Corsair Bogy was drinking whiskey straight from the bottle. He wiped his mouth with his sleeve and looked at us. He smiled at the girls. then he noticed me. Suddenly all his features narrowed into a look of fierce rage.
“Why, you little son of a bitch,” he snarled, “I don’t believe you got the nerve to come back around here.”
The other man and Natalie stopped laughing. Mrs. Bennings looked at Corsair Bogy, completely baffled. I stared straight into his bloodshot eyes. He went on. “Well, Spider Boy, I think you owe me about five hundred dollars.” He turned to the other man and said, “Ain’t that right, Mr. Woodget?”
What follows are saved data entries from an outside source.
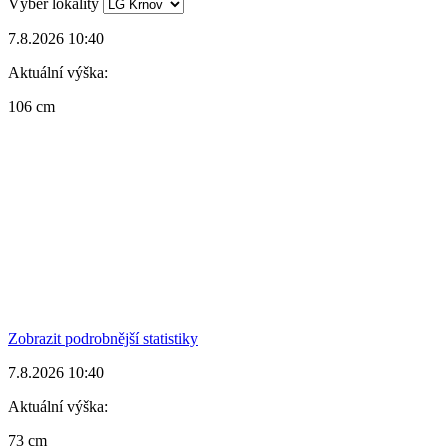
Výběr lokality
7.8.2026 10:40
Aktuální výška:
106 cm
Zobrazit podrobnější statistiky
7.8.2026 10:40
Aktuální výška:
73 cm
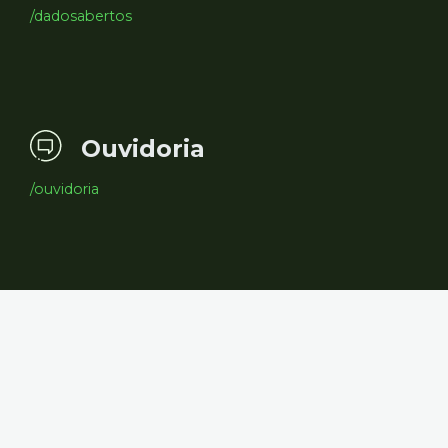
/dadosabertos
Ouvidoria
/ouvidoria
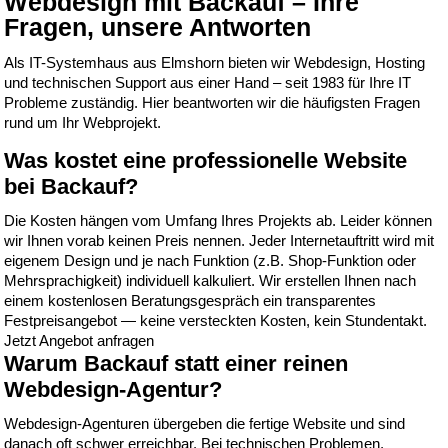
Webdesign mit Backauf – Ihre
Fragen, unsere Antworten
Als IT-Systemhaus aus Elmshorn bieten wir Webdesign, Hosting
und technischen Support aus einer Hand – seit 1983 für Ihre IT
Probleme zuständig. Hier beantworten wir die häufigsten Fragen
rund um Ihr Webprojekt.
Was kostet eine professionelle Website
bei Backauf?
Die Kosten hängen vom Umfang Ihres Projekts ab. Leider können
wir Ihnen vorab keinen Preis nennen. Jeder Internetauftritt wird mit
eigenem Design und je nach Funktion (z.B. Shop-Funktion oder
Mehrsprachigkeit) individuell kalkuliert. Wir erstellen Ihnen nach
einem kostenlosen Beratungsgespräch ein transparentes
Festpreisangebot — keine versteckten Kosten, kein Stundentakt.
Jetzt Angebot anfragen
Warum Backauf statt einer reinen
Webdesign-Agentur?
Webdesign-Agenturen übergeben die fertige Website und sind
danach oft schwer erreichbar. Bei technischen Problemen,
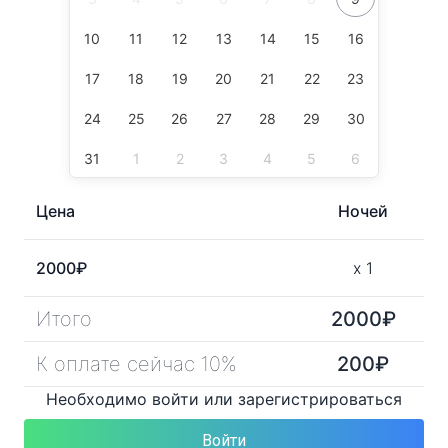
10
11
12
13
14
15
16
17
18
19
20
21
22
23
24
25
26
27
28
29
30
31
1
2
3
4
5
6
Цена
Ночей
2000
₽
x
1
Итого
2000
₽
К оплате сейчас 10%
200
₽
Необходимо войти или зарегистрироваться
Войти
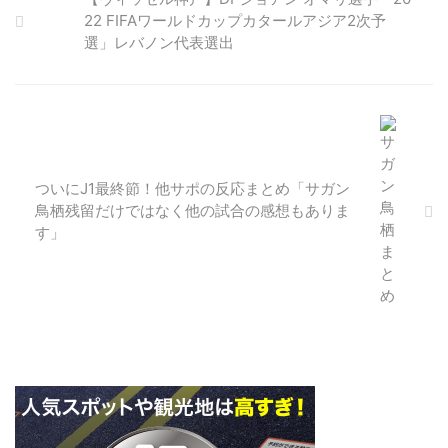
ズンは金崎選手に師事してトレー
1995年4月19日(26歳) 身長/体重
22 FIFAワールドカップカタールアジア2次予
ニングに励んでいました。 引
173cm/70kg 出身地 東京都 経歴
選」レバノン代表選出
用：https://www.sagan-
柏ラッセルFC － 横浜F・マリノ
tosu.net/news/p/3620/ 伊藤 遼
スプライマリー － 横浜Ｆ・マリ
哉(いとう りょうや)選手 ポジシ
ノスJrユース － 流通経済大付属
ョン MF 背番号 26(※背番号は
柏高 － アルビレックス新潟 － 柏
2018シーズン) 生年月日 1998年5
レイソル － 鹿島アントラーズ 代
月2日(20歳) 身長/体重
表歴 2016年 U-23日本代表 ポル
180cm/70kg 出身地 東京都 経 ...
トガル遠征 小泉 ...
ついにJ1最終節！他サポの反応まとめ「サガン
鳥栖残留だけではなく他の試合の感想もありま
す」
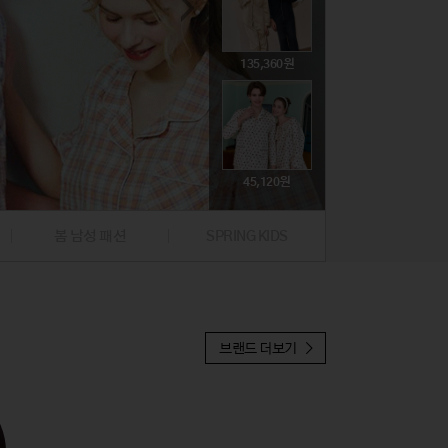
74,800
뷰티
뷰티
문구/생활잡화
문구/생활잡화
해외명품
해외명품
취미
취미
395,000
135,360
39,000
59,500
19,900
귀금속
귀금속
푸드
푸드
47,310
396,000
224,100
45,120
97,300
19,900
봄 남성 패션
SPRING KIDS
37,810
브랜드 더보기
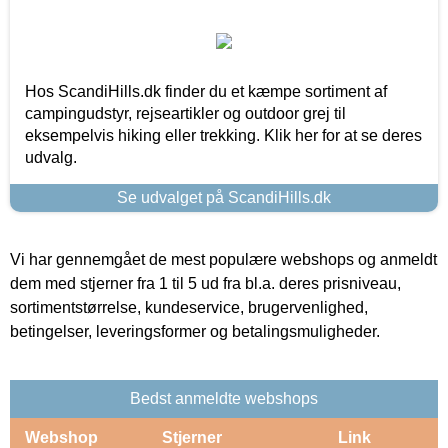
Hos ScandiHills.dk finder du et kæmpe sortiment af
campingudstyr, rejseartikler og outdoor grej til
eksempelvis hiking eller trekking. Klik her for at se deres
udvalg.
Se udvalget på ScandiHills.dk
Vi har gennemgået de mest populære webshops og anmeldt
dem med stjerner fra 1 til 5 ud fra bl.a. deres prisniveau,
sortimentstørrelse, kundeservice, brugervenlighed,
betingelser, leveringsformer og betalingsmuligheder.
Bedst anmeldte webshops
Webshop
Stjerner
Link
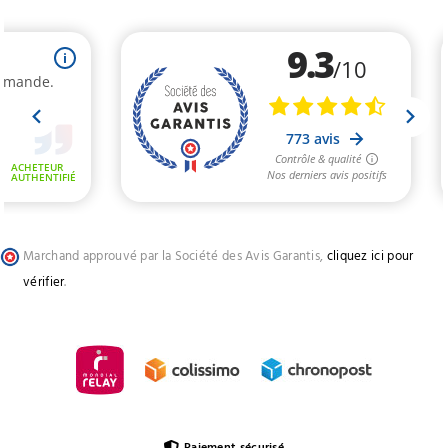
Marchand approuvé par la Société des Avis Garantis,
cliquez ici pour
vérifier
.
Paiement sécurisé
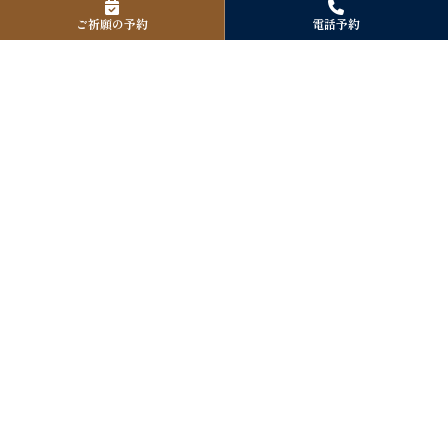
ご祈願の予約
電話予約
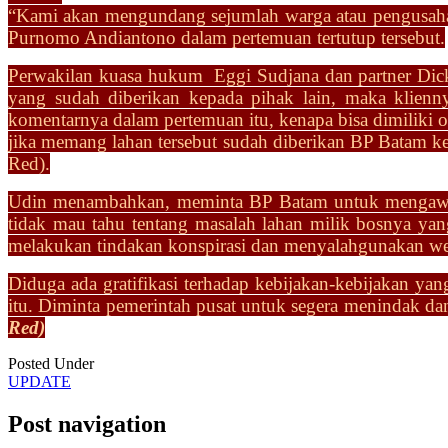
“Kami akan mengundang sejumlah warga atau pengusaha 
Purnomo Andiantono dalam pertemuan tertutup tersebut.
Perwakilan kuasa hukum Eggi Sudjana dan partner Di
yang sudah diberikan kepada pihak lain, maka klien
komentarnya dalam pertemuan itu, kenapa bisa dimiliki o
jika memang lahan tersebut sudah diberikan BP Batam
k
Red).
Udin menambahkan, meminta BP Batam untuk mengawasi
tidak mau tahu tentang masalah lahan milik bosnya yan
melakukan tindakan konspirasi dan menyalahgunakan 
Diduga ada gratifikasi terhadap kebijakan-kebijakan ya
itu. Diminta pemerintah pusat untuk segera menindak 
Red)
Posted Under
UPDATE
Post navigation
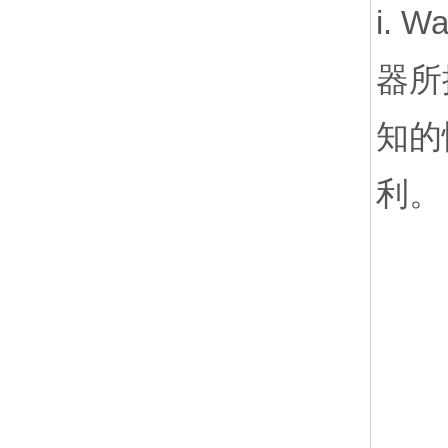
i.
器所
知的
利。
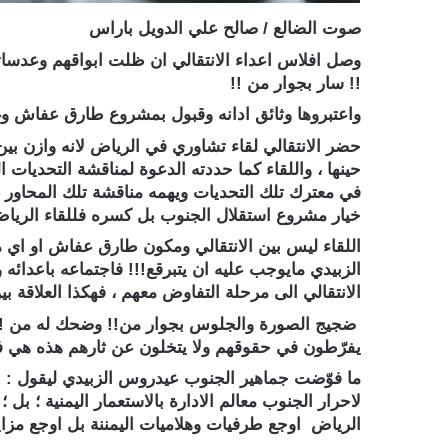
صوت الضالع / صالح علي الدويل باراس
وصل افلاس اعداء الانتقالي ان ظلت ابواقهم وعدسات
!! سار بجوار من !!
واعتبروها وثائق ادانه وقبول بمشروع طارق عفاش وغ
حضر الانتقالي لقاء تشاوري في الرياض لانه وازن ب
حينها ، واللقاء كما حددته الدعوة لمناقشة التحديا
في معترك تلك التحديات ويهمه مناقشة تلك المحاور
خيار مشروع استقلال الجنوب بل كسره فللقاء الرياض
اللقاء ليس بين الانتقالي ومكون طارق عفاش او اي م
الزبيدي مايوجب عليه ان يتبرقع!!! فاجتماعه باعدائه
الانتقالي الى مرحلة التفاوض معهم ، فهكذا العلاقة بين
ضجيج الصورة والجلوس بجوار من!! وضحك له من !! ا
يفرّطون في حقوقهم ولا يتخلون عن ثارهم هذه هي 
ما فوّضت جماهير الجنوب عيدروس الزبيدي ليقول : لا
لاحرار الجنوب معالم الادارة بالاستعمار اليمنية ؛ ب
الرياض اوجع طرفيات وهلاميات اليمننة بل اوجع مزايدين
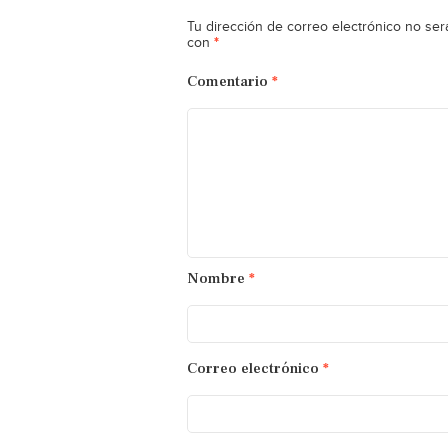
Tu dirección de correo electrónico no ser
*
con
Comentario
*
Nombre
*
Correo electrónico
*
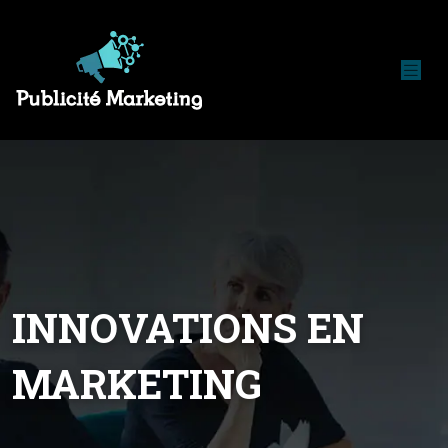
INNOVATIONS EN
MARKETING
I glanced at the other man. He was looking hard at me, but said nothing. I unconsciously moved my hand up and grabbed hold of the Stones, which I now wore all the time, around my neck and under my shirt, just like Geaxi.
“Or maybe I’ll just take it out in pleasure,” he said, taking a step toward me and smashing the whiskey bottle on the edge of the table.
Mrs. Bennings tried to cut him off, but she tripped and fell on the floor between us. Georgia and Natalie both rushed over to her. She looked up and said, “No, no, he ain’t no Spider Boy. He’s Zianno.”
Corsair Bogy held the neck of the broken whiskey bottle in one hand and with the other he took hold of Mrs. Bennings’s arm and tried to jerk her out of the way.
“I’ll decide who’s who,” he said. “Now, out of my way!”
I glanced quickly at Carolina. Her eyes were wide open and scared. I held the Stones tighter. “Stop right there,” I said. “You will leave this place now and you will harm no one.”
My voice was steady and firm. Corsair Bogy looked at me as if he were looking at a blank wall; no more, no less. He gently placed the broken bottle on the table and stared at it, as though he had no idea why he’d picked it up in the first place, then turned and walked out of the door, paying no attention whatsoever to anyone else in the room.
After the door shut behind him, there was nothing but silence, then Natalie said, “Why, Mrs. Bennings has passed out.” She looked at Georgia and said, “Help me take her to her room, will you, missy?” They got her to her feet and she murmured something, then they half dragged, half walked her out of the kitchen and up the stairs. The room was empty except for Carolina, me, and the other man, Mr. Woodget.
I looked over at him. He was still red-faced and his eyes were bloodshot, but they were staring directly at me, steady and focused. I wondered what he thought about what he’d seen. It was the first time I had knowingly used the Stones.
Then, still without saying a word, he bent down and started picking up pieces of broken glass, stacking them neatly in a pile on the table. He pushed the pile to one side and sat down slowly, deliberately.